A country’s diplomatic service is — or at least should be — the steward of its national interests abroad. International civil servants, who work on the staff of multilateral organizations like the United Nations and the EU, are supposed to serve global or regional interests. Both bilateral and multilateral diplomats manage and participate in the daily conduct of international relations. In carrying out their duties, they work within a diplomacy architecture — systems that have been established at the national and global levels.

What type of people make good diplomats? Naturally, they have to be globally aware, but they also must be deeply connected to the country they represent. They must have empathy for the views of others in order to understand their thinking. They have to be able to operate in foreign societies and flourish in different cultures, so they should enjoy living abroad and moving around every few years. They must possess a high level of curiosity and revel in learning new things. They must be good at listening and talking to people, and they must be able to set aside their own politics and personal policy views and serve whatever government is in power.

Diplomats are expected to perform most, if not all, of the sets of duties and responsibilities listed above during their careers — and often at the same time. One may have to engage in representation, relationship management, reporting and analysis, and advocacy and influence in the same week. What about expertise? In much of the world, a career diplomat is a Jack of all trades or, officially, a generalist, doing jobs as different as repatriating a deceased compatriot’s remains, reporting on anti-government protests in the host-country and trying to increase trade and investment. Even if a Foreign Service officer has formally chosen an economic career track, they may end up in a public diplomacy or operational management job — either because they were encouraged to be versatile to get promoted faster, or because an economic job was not available in the country or region where the officer wanted to serve during that particular tour.
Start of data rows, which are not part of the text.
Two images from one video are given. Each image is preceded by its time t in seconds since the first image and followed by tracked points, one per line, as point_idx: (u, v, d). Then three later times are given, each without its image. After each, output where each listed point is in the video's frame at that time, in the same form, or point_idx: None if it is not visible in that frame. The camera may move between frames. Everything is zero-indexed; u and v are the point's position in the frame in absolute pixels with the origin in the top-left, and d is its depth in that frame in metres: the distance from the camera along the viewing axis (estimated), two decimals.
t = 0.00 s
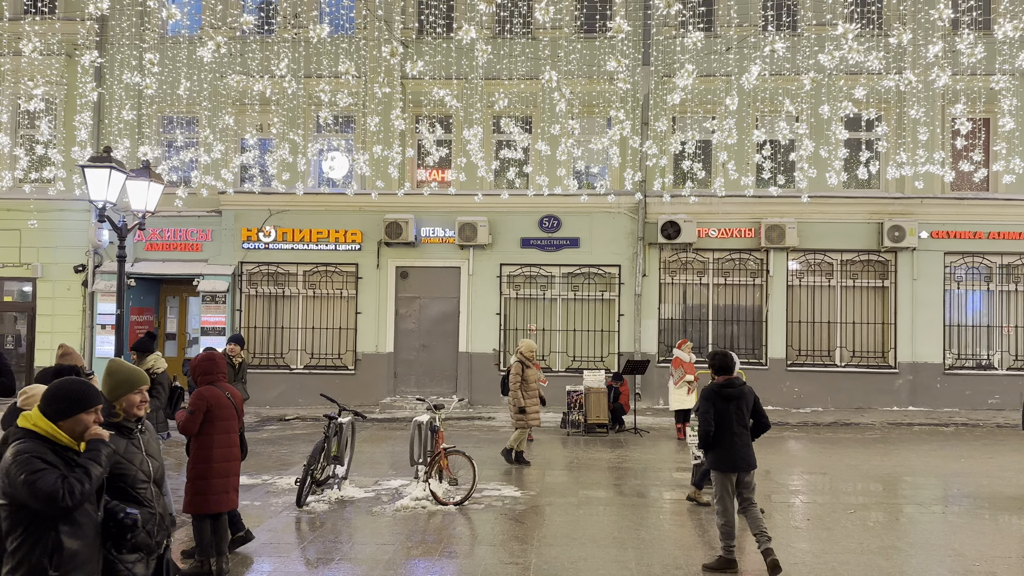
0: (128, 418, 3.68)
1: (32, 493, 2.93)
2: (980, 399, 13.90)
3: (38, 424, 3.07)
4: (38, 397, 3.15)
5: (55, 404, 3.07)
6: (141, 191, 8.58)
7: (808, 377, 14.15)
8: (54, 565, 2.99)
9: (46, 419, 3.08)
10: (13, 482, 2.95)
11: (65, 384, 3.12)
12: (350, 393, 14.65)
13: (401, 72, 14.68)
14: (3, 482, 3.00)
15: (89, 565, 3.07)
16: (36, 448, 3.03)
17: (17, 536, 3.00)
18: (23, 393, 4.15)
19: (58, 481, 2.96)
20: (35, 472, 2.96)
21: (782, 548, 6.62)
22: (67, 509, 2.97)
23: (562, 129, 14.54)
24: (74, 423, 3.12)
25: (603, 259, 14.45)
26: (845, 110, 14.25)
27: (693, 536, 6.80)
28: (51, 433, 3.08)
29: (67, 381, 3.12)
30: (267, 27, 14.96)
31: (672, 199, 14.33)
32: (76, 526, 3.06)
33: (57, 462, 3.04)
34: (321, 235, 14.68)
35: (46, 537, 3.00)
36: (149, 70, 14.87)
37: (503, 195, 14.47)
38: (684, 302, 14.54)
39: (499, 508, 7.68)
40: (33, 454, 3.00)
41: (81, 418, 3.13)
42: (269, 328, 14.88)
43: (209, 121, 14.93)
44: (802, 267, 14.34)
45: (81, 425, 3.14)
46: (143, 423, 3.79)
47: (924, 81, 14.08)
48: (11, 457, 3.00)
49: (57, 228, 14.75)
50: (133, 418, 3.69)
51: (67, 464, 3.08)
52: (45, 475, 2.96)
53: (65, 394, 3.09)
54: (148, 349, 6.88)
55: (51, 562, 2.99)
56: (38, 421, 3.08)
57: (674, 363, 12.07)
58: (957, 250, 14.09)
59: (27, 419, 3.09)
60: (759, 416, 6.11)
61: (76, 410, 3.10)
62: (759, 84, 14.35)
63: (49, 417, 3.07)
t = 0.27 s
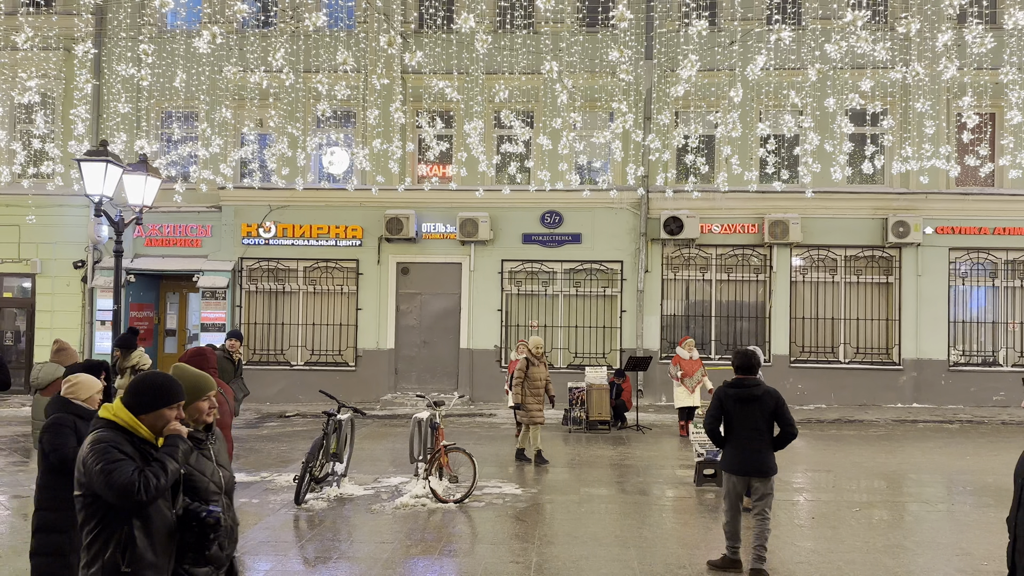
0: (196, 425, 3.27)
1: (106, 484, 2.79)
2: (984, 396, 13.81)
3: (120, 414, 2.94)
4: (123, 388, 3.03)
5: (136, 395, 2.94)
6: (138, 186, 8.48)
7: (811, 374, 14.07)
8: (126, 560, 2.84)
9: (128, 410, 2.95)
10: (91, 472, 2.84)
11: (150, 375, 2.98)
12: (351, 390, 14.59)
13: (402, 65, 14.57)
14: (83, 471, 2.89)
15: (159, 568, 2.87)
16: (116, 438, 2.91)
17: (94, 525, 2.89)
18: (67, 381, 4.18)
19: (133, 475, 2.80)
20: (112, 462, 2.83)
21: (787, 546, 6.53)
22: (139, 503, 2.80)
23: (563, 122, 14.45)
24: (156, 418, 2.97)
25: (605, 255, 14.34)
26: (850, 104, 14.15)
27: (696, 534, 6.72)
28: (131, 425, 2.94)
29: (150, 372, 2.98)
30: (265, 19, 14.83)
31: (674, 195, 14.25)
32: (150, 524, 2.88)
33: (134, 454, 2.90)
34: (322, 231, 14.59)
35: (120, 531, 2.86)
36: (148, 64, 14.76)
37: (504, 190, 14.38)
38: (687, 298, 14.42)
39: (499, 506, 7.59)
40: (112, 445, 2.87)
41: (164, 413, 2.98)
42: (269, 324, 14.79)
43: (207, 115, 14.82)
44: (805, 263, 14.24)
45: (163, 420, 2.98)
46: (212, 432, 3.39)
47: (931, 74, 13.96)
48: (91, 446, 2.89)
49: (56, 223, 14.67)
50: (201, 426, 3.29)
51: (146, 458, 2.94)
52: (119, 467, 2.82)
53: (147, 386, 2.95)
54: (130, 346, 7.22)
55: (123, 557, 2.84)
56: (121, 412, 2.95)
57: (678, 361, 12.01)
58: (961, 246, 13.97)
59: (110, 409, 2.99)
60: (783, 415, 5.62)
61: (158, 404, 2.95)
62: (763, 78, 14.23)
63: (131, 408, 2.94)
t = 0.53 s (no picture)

Diplomats from some countries, such as China and Russia, are regional experts and work in the same geographic region during their entire careers. Foreign Service officers from the United States and other Western countries do not have a formal specialization and move between regions. Many officers naturally develop expertise in a certain area, but they nonetheless take assignments outside of it. The average U.S. diplomat spends most of their career on two continents, in addition to serving in Washington.